TASK
Task for the records below: copy exactly from the first line on, stopping once the line with "focal_mm: 6.76" is copied, and leave out the pictures.

Segment Start: DATA TO USE

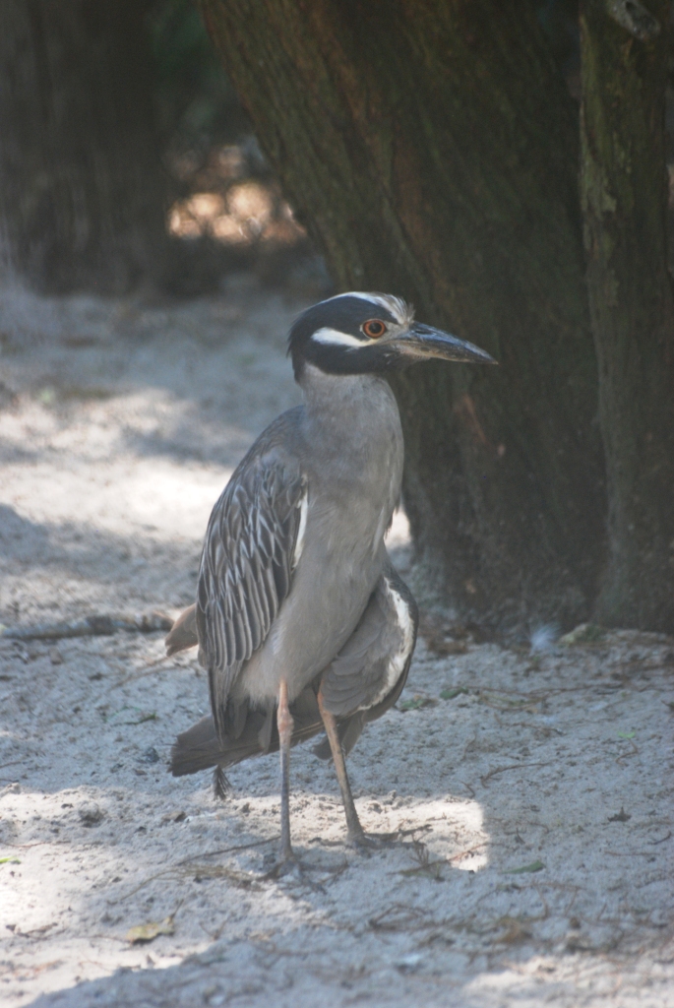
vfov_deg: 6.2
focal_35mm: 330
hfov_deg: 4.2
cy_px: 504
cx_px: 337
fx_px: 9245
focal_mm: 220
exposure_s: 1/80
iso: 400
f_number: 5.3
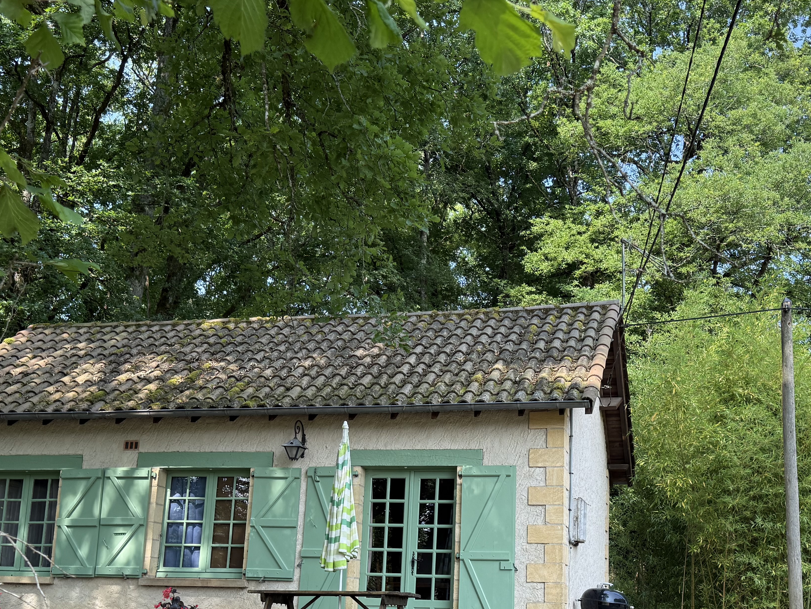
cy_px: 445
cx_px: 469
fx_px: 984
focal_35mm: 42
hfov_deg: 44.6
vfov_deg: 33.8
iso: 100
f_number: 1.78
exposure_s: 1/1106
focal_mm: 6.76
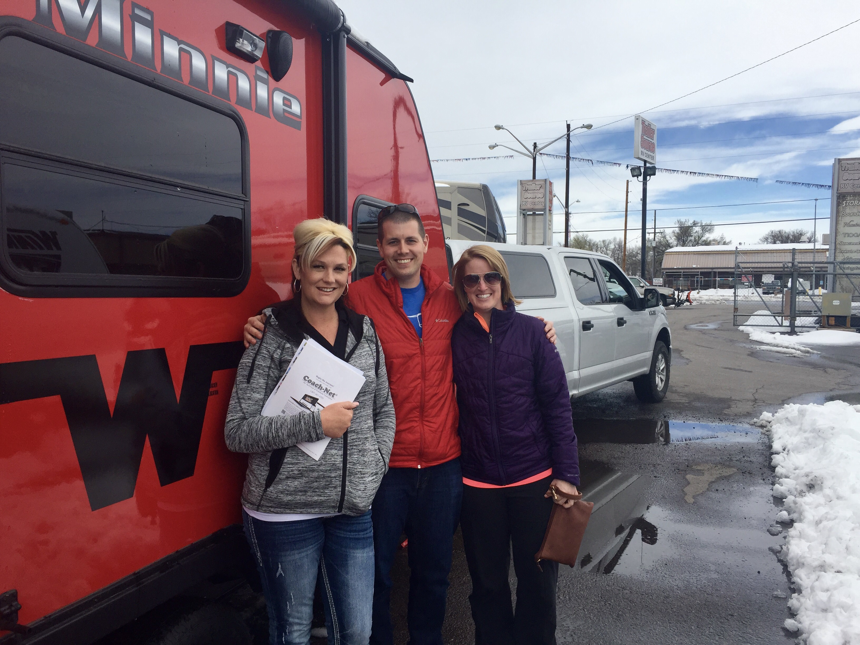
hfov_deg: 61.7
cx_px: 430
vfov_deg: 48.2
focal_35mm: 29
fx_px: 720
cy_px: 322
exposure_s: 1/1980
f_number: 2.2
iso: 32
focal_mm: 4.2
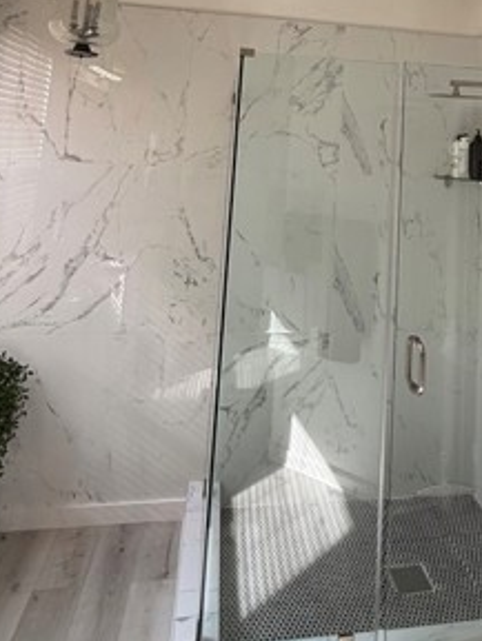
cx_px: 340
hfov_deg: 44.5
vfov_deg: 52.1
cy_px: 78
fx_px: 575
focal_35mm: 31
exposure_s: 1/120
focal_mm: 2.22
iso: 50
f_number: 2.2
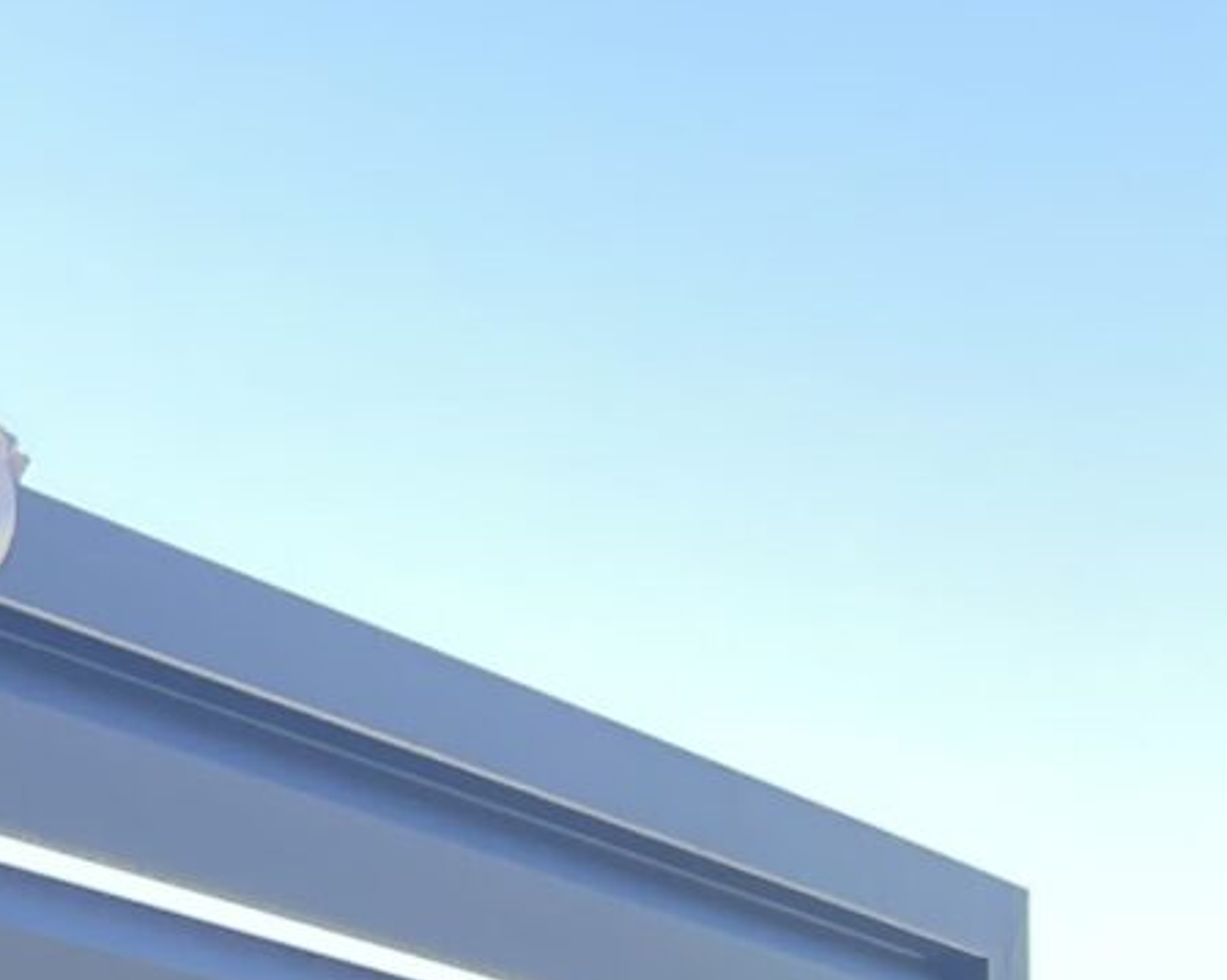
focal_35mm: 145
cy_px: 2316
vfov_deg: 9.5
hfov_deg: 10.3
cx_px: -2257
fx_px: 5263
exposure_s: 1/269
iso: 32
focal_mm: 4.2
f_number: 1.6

Segment End: DATA TO USE

RESPONSE AREA
vfov_deg: 6.2
focal_35mm: 330
hfov_deg: 4.2
cy_px: 504
cx_px: 337
fx_px: 9245
focal_mm: 220
exposure_s: 1/80
iso: 400
f_number: 5.3
cy_px: 445
cx_px: 469
fx_px: 984
focal_35mm: 42
hfov_deg: 44.6
vfov_deg: 33.8
iso: 100
f_number: 1.78
exposure_s: 1/1106
focal_mm: 6.76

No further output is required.